PROBLEM TO WORK ON —
Return every line of the data below verbatim, keeping each character, line break, and line order unchanged.

============

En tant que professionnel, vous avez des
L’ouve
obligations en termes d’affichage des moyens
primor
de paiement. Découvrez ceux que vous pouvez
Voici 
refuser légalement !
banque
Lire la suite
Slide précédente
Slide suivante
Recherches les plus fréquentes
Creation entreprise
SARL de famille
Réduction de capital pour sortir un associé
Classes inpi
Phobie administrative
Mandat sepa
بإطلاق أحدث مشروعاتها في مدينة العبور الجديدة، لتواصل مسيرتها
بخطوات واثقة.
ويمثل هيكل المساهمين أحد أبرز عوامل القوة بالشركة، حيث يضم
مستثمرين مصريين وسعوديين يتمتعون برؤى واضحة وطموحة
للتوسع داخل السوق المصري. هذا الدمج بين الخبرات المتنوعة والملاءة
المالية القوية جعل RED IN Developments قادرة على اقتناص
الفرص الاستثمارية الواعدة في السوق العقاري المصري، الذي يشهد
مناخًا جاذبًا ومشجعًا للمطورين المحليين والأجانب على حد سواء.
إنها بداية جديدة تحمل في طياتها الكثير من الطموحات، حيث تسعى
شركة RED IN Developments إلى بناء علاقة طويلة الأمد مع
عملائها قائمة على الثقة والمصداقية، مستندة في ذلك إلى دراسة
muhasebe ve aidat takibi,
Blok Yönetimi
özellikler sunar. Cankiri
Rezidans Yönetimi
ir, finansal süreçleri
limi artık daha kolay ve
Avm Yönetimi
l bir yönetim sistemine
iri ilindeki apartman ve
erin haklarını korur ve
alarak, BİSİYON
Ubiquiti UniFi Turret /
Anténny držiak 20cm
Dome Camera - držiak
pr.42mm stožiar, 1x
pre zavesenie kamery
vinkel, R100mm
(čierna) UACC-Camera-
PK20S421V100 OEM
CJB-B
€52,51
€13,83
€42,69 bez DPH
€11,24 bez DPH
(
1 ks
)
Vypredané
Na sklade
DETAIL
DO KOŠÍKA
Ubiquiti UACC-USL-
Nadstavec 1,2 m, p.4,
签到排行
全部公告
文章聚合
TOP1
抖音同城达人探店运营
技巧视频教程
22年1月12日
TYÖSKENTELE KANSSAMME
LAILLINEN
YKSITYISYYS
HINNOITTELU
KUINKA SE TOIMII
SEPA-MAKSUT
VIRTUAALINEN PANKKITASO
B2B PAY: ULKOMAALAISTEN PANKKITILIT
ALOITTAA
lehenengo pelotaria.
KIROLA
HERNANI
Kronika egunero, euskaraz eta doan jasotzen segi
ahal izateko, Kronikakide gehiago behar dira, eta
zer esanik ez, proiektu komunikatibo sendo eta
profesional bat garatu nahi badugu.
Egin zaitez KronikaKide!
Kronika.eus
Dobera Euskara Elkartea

============

RESPONSE AREA —
En tant que professionnel, vous avez des
L’ouve
obligations en termes d’affichage des moyens
primor
de paiement. Découvrez ceux que vous pouvez
Voici 
refuser légalement !
banque
Lire la suite
Slide précédente
Slide suivante
Recherches les plus fréquentes
Creation entreprise
SARL de famille
Réduction de capital pour sortir un associé
Classes inpi
Phobie administrative
Mandat sepa
بإطلاق أحدث مشروعاتها في مدينة العبور الجديدة، لتواصل مسيرتها
بخطوات واثقة.
ويمثل هيكل المساهمين أحد أبرز عوامل القوة بالشركة، حيث يضم
مستثمرين مصريين وسعوديين يتمتعون برؤى واضحة وطموحة
للتوسع داخل السوق المصري. هذا الدمج بين الخبرات المتنوعة والملاءة
المالية القوية جعل RED IN Developments قادرة على اقتناص
الفرص الاستثمارية الواعدة في السوق العقاري المصري، الذي يشهد
مناخًا جاذبًا ومشجعًا للمطورين المحليين والأجانب على حد سواء.
إنها بداية جديدة تحمل في طياتها الكثير من الطموحات، حيث تسعى
شركة RED IN Developments إلى بناء علاقة طويلة الأمد مع
عملائها قائمة على الثقة والمصداقية، مستندة في ذلك إلى دراسة
muhasebe ve aidat takibi,
Blok Yönetimi
özellikler sunar. Cankiri
Rezidans Yönetimi
ir, finansal süreçleri
limi artık daha kolay ve
Avm Yönetimi
l bir yönetim sistemine
iri ilindeki apartman ve
erin haklarını korur ve
alarak, BİSİYON
Ubiquiti UniFi Turret /
Anténny držiak 20cm
Dome Camera - držiak
pr.42mm stožiar, 1x
pre zavesenie kamery
vinkel, R100mm
(čierna) UACC-Camera-
PK20S421V100 OEM
CJB-B
€52,51
€13,83
€42,69 bez DPH
€11,24 bez DPH
(
1 ks
)
Vypredané
Na sklade
DETAIL
DO KOŠÍKA
Ubiquiti UACC-USL-
Nadstavec 1,2 m, p.4,
签到排行
全部公告
文章聚合
TOP1
抖音同城达人探店运营
技巧视频教程
22年1月12日
TYÖSKENTELE KANSSAMME
LAILLINEN
YKSITYISYYS
HINNOITTELU
KUINKA SE TOIMII
SEPA-MAKSUT
VIRTUAALINEN PANKKITASO
B2B PAY: ULKOMAALAISTEN PANKKITILIT
ALOITTAA
lehenengo pelotaria.
KIROLA
HERNANI
Kronika egunero, euskaraz eta doan jasotzen segi
ahal izateko, Kronikakide gehiago behar dira, eta
zer esanik ez, proiektu komunikatibo sendo eta
profesional bat garatu nahi badugu.
Egin zaitez KronikaKide!
Kronika.eus
Dobera Euskara Elkartea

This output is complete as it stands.